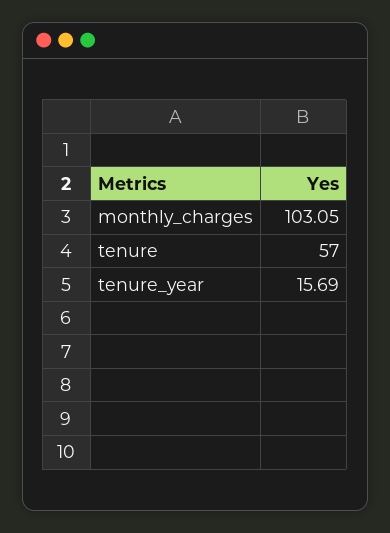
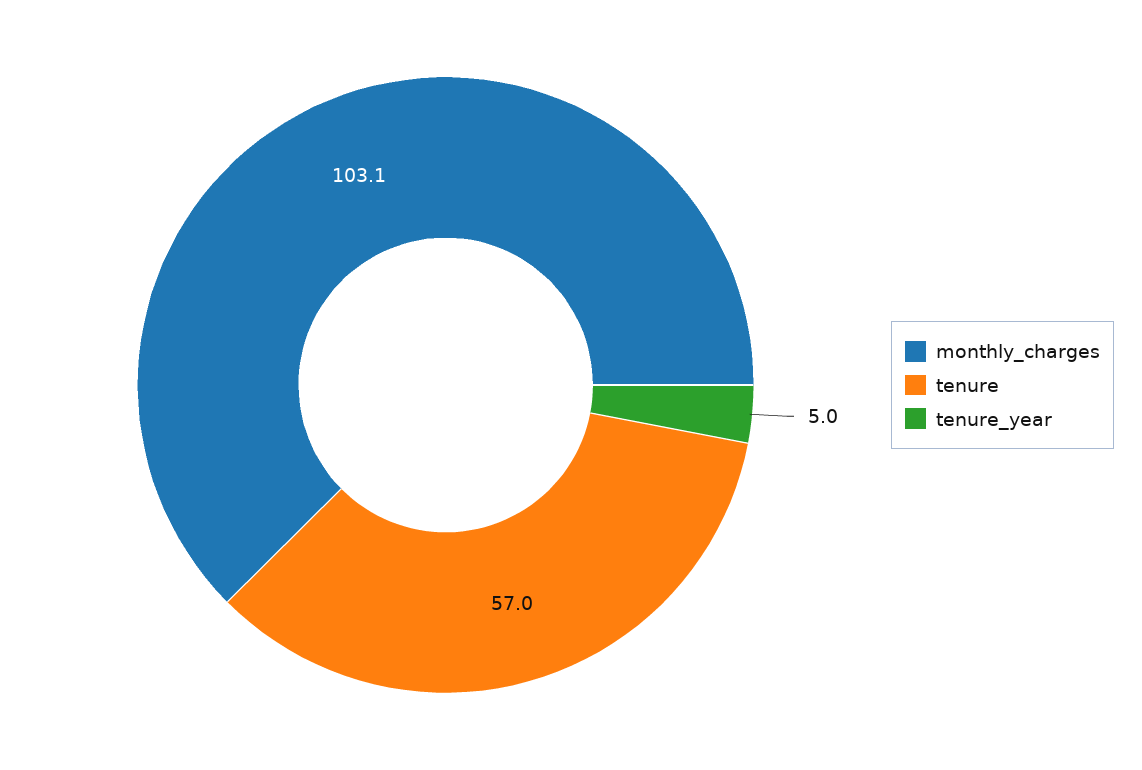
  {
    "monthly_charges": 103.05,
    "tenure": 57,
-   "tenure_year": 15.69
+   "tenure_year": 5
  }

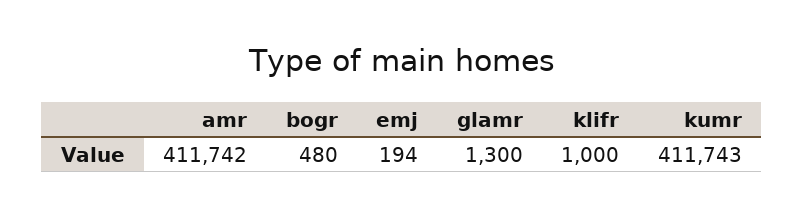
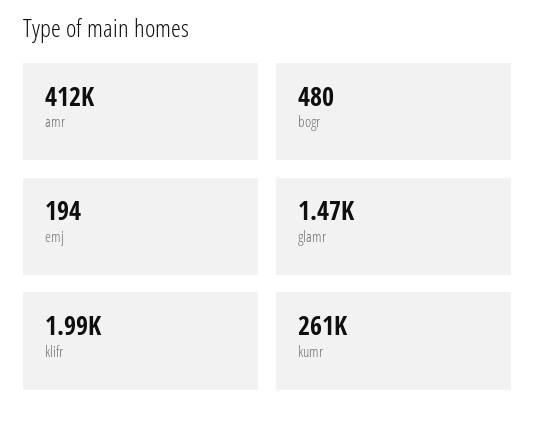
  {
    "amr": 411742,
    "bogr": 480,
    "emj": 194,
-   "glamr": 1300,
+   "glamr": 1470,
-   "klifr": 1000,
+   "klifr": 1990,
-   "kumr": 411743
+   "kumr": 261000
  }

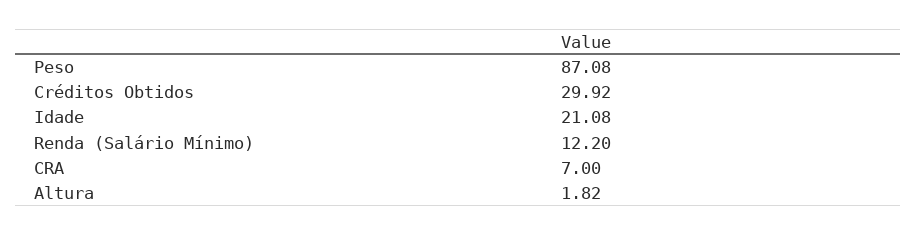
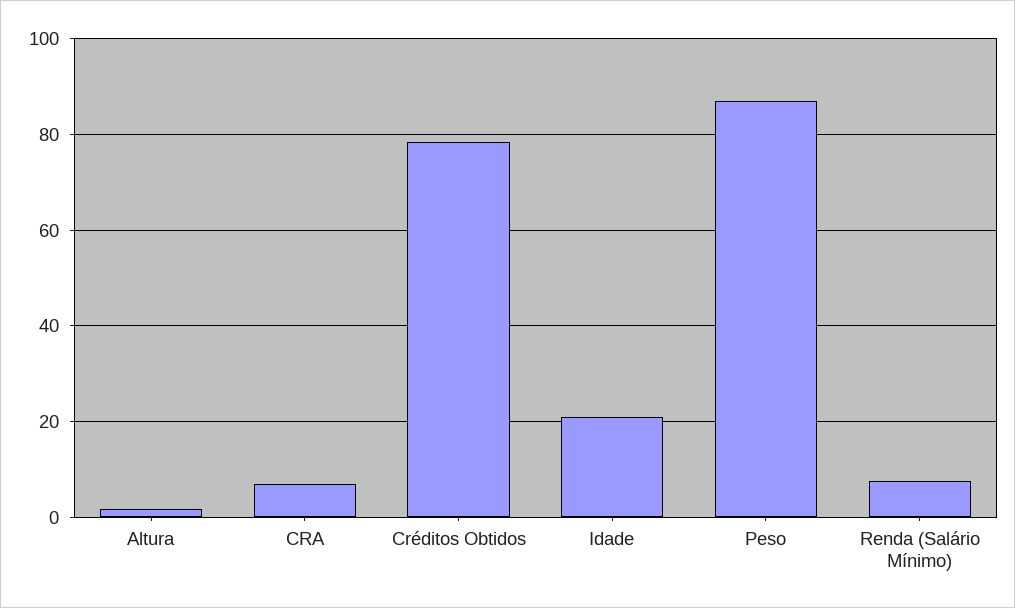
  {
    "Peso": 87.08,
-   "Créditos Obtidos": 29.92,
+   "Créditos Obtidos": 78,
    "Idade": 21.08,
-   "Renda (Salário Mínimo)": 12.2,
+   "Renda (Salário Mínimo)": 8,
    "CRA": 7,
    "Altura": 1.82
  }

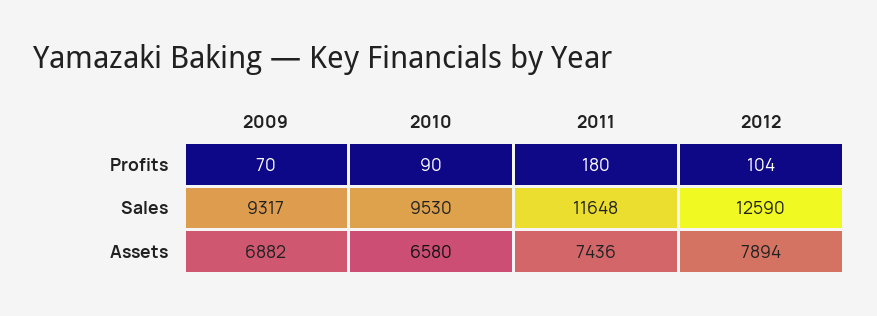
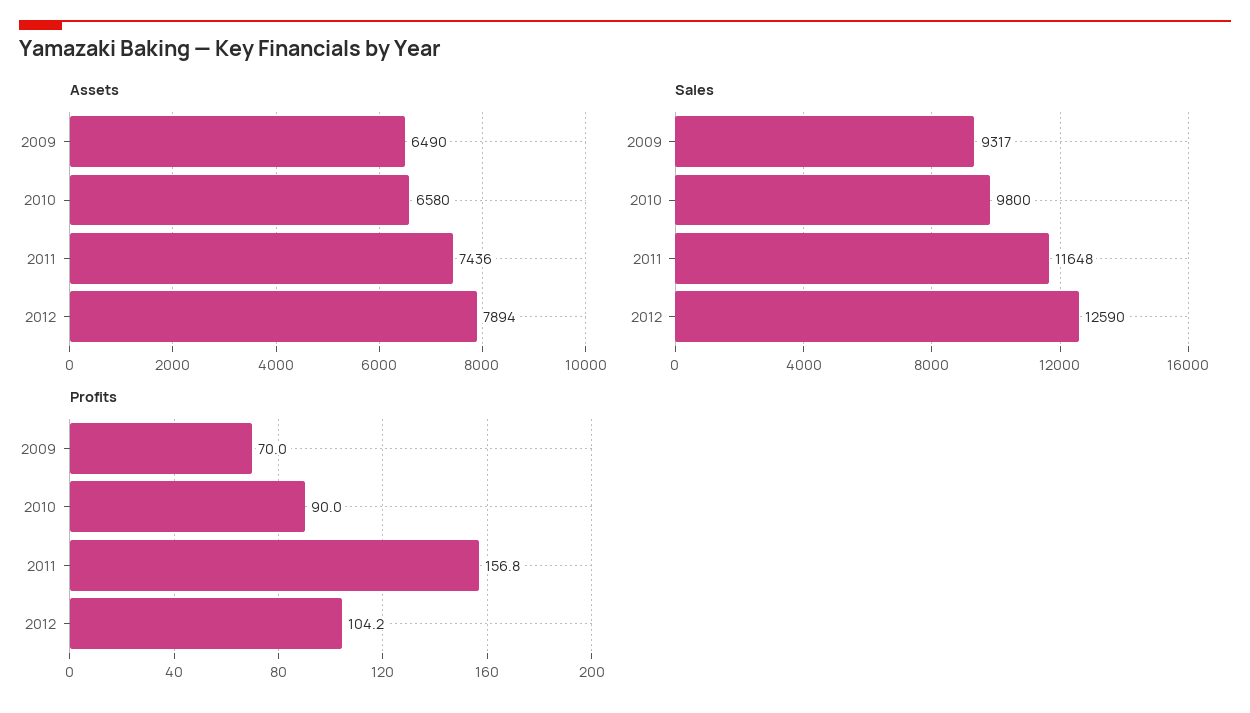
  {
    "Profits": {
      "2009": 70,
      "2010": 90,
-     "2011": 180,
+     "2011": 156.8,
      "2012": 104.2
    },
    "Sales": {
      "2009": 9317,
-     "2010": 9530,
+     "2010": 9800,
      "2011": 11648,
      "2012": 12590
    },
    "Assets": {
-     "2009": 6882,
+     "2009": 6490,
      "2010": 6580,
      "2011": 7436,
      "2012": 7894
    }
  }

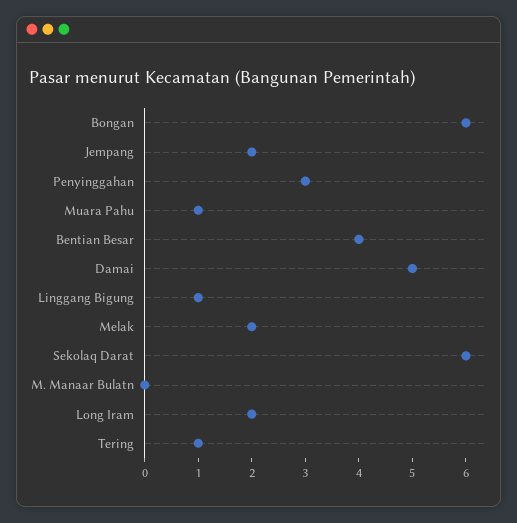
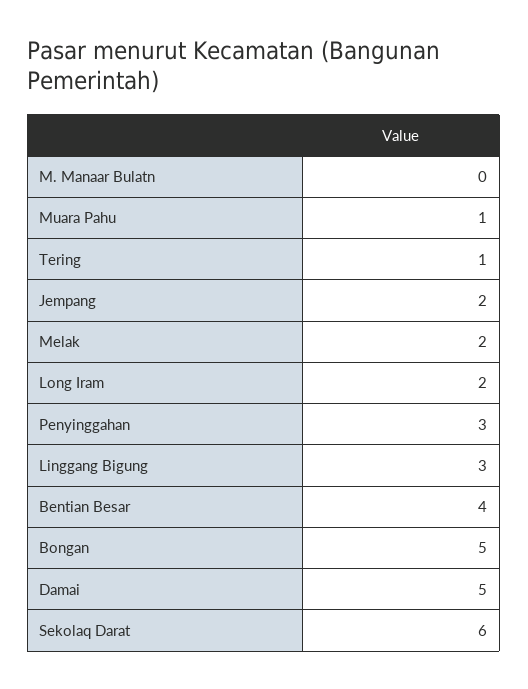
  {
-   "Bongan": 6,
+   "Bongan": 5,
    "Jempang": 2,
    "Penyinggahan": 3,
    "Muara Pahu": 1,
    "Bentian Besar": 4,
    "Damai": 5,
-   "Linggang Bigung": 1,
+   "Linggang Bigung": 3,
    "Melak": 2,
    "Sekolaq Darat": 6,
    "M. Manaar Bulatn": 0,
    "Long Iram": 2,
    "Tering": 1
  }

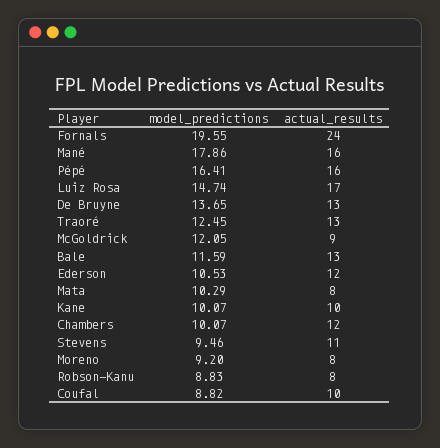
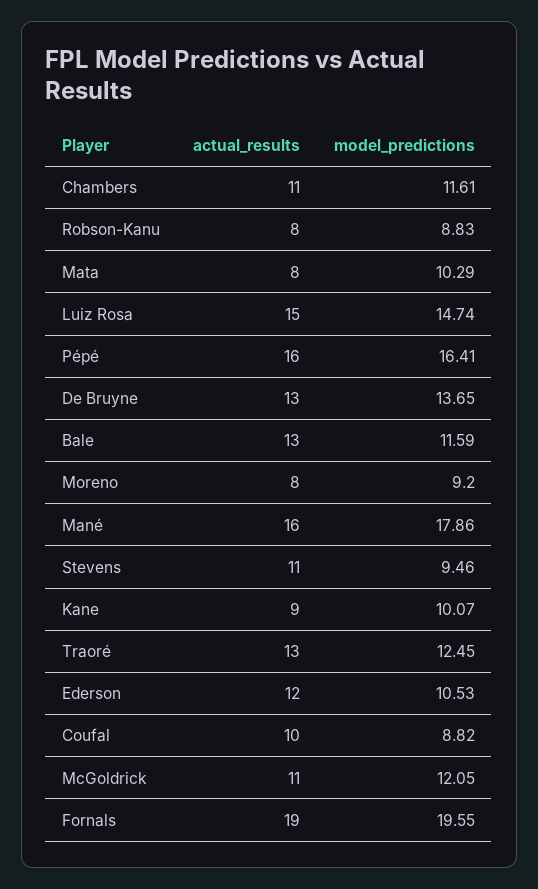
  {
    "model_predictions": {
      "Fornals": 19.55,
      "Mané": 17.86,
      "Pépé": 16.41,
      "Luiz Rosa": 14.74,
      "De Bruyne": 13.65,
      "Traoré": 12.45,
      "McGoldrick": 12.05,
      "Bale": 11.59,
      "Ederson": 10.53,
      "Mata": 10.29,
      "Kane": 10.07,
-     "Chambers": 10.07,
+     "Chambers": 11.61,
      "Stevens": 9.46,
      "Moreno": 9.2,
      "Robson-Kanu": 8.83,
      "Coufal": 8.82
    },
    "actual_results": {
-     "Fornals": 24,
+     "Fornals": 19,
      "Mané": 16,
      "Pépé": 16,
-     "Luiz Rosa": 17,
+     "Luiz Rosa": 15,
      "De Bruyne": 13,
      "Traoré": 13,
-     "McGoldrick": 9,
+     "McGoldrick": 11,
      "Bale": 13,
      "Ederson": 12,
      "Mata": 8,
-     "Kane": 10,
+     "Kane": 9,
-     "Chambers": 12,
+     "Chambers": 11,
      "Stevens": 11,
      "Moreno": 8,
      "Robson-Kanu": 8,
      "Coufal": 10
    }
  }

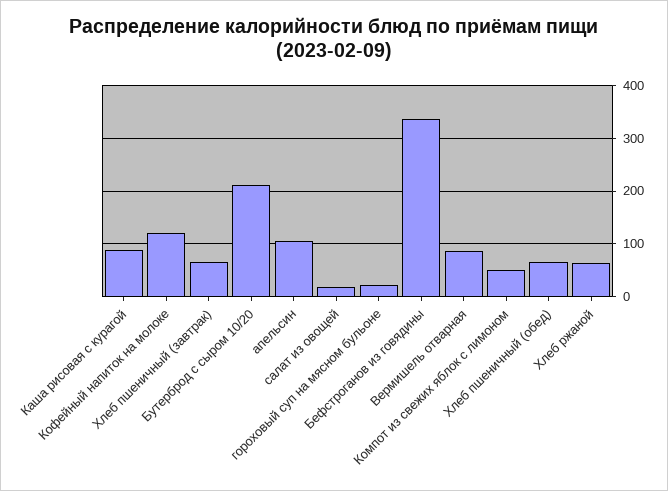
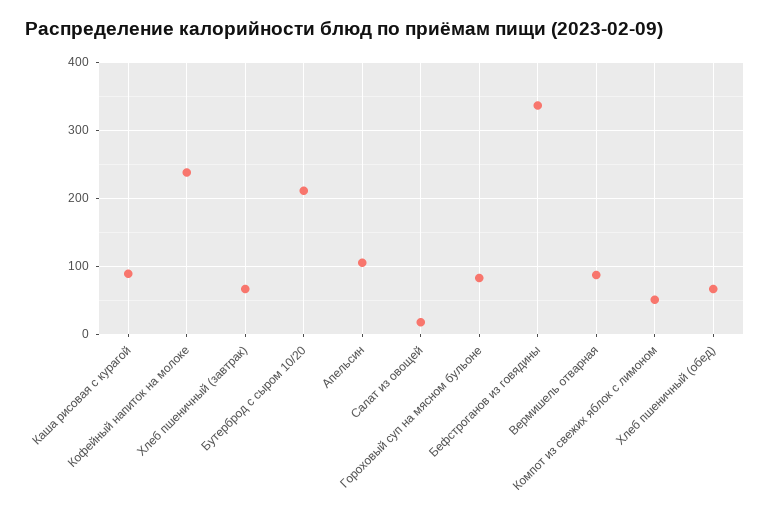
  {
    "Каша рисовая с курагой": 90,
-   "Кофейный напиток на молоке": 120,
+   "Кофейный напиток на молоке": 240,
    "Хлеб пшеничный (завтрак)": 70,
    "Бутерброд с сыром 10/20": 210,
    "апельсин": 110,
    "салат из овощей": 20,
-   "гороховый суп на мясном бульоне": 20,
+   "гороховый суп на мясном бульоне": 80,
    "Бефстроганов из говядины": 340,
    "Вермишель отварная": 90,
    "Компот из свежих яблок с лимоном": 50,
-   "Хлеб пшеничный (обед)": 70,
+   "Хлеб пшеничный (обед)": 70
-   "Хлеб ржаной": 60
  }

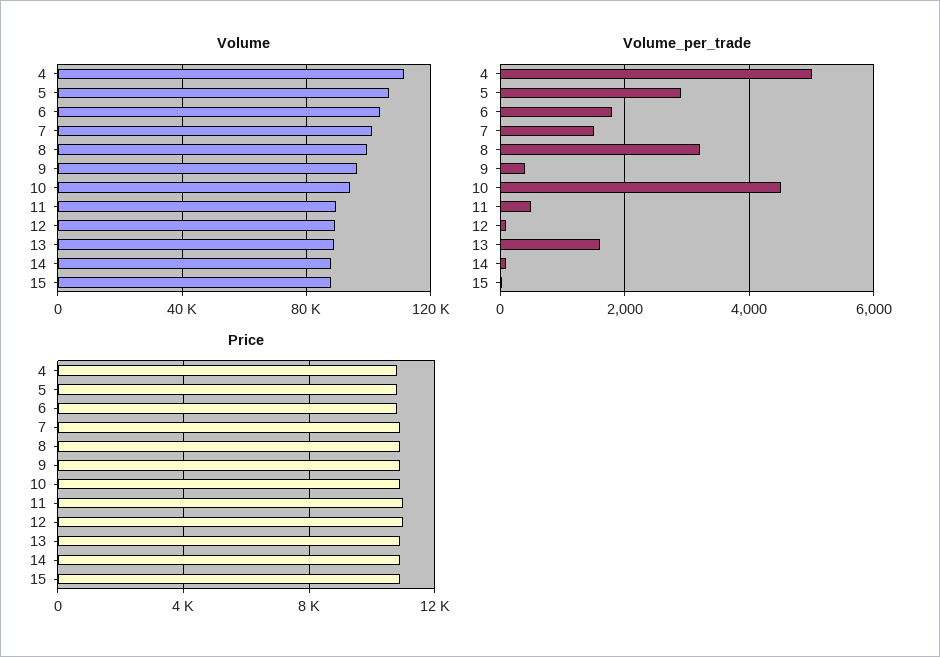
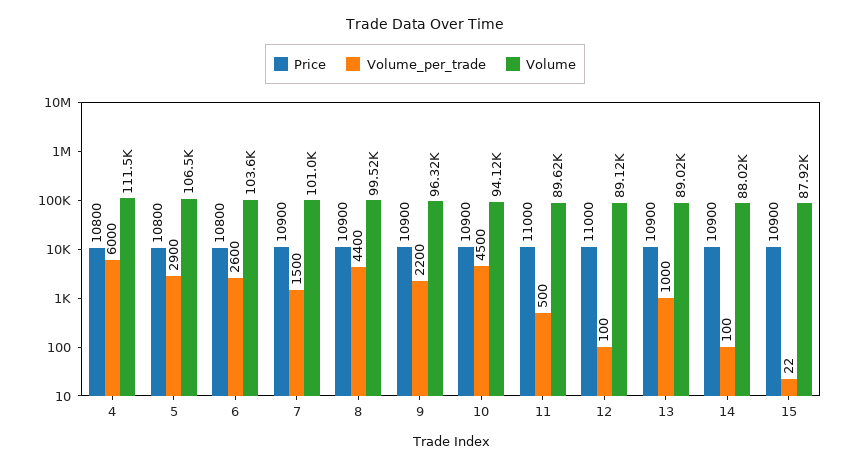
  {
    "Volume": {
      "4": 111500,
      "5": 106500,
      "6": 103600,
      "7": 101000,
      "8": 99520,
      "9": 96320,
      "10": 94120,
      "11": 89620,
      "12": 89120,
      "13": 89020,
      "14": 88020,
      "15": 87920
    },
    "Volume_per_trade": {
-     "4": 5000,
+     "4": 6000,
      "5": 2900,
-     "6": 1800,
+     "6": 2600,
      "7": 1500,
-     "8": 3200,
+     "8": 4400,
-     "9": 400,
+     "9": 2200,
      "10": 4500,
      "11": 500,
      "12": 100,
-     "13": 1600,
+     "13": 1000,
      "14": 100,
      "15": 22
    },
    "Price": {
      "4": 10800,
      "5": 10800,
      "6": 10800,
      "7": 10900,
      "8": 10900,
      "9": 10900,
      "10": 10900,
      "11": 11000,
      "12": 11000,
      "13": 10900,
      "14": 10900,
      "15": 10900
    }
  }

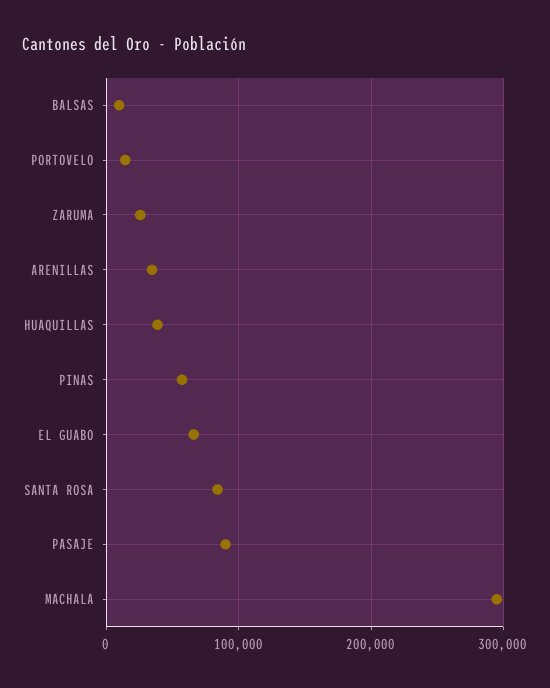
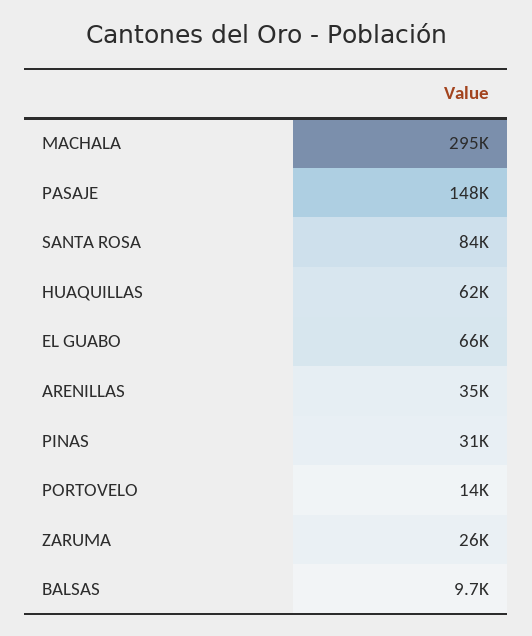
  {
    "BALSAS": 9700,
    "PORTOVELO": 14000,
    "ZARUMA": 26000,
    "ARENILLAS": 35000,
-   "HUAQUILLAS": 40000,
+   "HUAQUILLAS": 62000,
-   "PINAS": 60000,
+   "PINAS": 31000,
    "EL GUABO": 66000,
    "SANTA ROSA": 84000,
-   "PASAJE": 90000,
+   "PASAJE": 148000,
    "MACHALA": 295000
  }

_ _ _ _ _ _ _

DESCRIPTION OF THE TASK »
Say how many lines in the records hold the string "пшеничный", and say nothing else.

SOLUTION TO THIS PROBLEM »
3